With the gathering storm threatening yet again, we are supposed to believe that central bankers have the answers now in a way that they haven’t through all of those prior 3,100 days? Negative nominal interest rates are different than QE in only one word; “nominal.” The central point of QE was to reduce “real” interest rates via again inflation expectations so that they would be negative; instead, inflation expectations in the US, as everywhere else, are now as low as they had been in the worst days of the Great Recession.


Any reasonable human, requiring at most less than reasonable intelligence, would examine this litany of only failure and conclude that they really don’t know what they are doing. It is utterly and painfully obvious. The whole theory is rotten, top to bottom, yet they persist at it worse and worse no matter the outcome.
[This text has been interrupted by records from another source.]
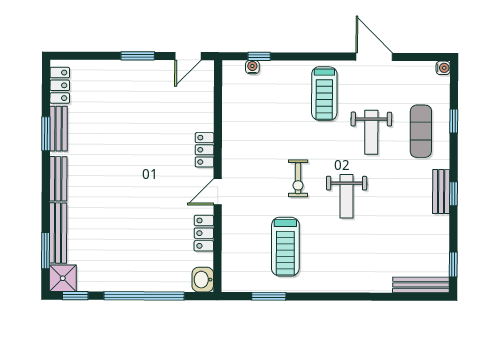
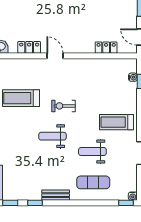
window: (454, 121) -> (126, 203), moved
locker: (205, 150) -> (106, 48), moved
window: (454, 194) -> (35, 203), moved

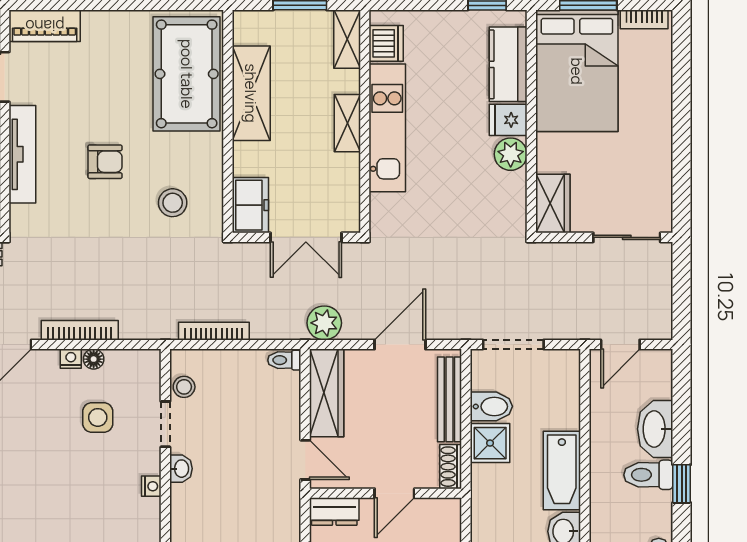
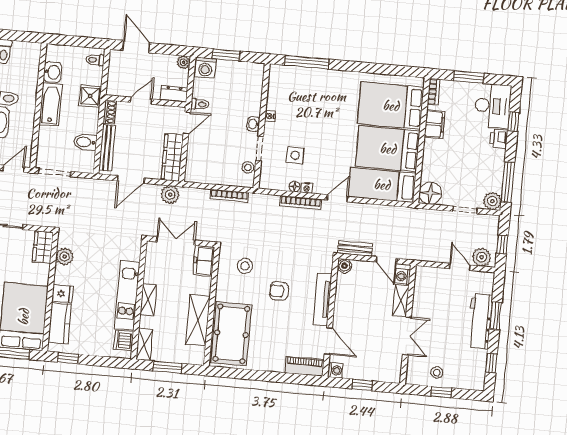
plant: (511, 154) -> (65, 257), moved
doorway: (513, 345) -> (54, 173), moved
toilet: (284, 360) -> (200, 104), moved
shower: (490, 443) -> (90, 96), moved
door: (305, 460) -> (187, 123), swing flipped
Monetary officials have no idea how the monetary system actually works, a proven indictment by their own hand, so how are they supposed to use “monetary” policy to control the economy in just such a way that would be successfully different than all prior efforts at controlling the economy?

It’s night and day from the early days of QE3, even for stocks. The euphoria over Japan’s NIRP now forgotten might give us some insight into how little the current rebound might last. Even oil didn’t make it through the day, finishing around $29 after being as high as $31 earlier in trading.

The very fact that the PBOC felt it necessary (and it may have been actually necessary given last week) to intrude so heavily is indeed a worrisome signal all its own. China’s central bank has become entirely reactive during this “rising dollar” period so we can infer from the degree of its moves the concern on its part for disorderly imbalance. Thus, a heavy hand from 6.58 to 6.50 in CNY is already a negative indication, one that we have seen before (notably September and especially late October prior to the last “devaluation”).

As much as credit and funding markets have been moving steadily in that direction for almost the whole time since then, the degree of curve collapse just recently is still astounding to the point of being almost unbelievable; suggesting that even “dollar” market participants, bearish all along, still underestimated this difference between central banks once being taken as nearly omniscient and the coming widespread appreciation that they are irrelevant and even unsafe. We have been cursed to live in such interesting times, with the most important variable seemingly to determine how much farther along the Japanese path we follow.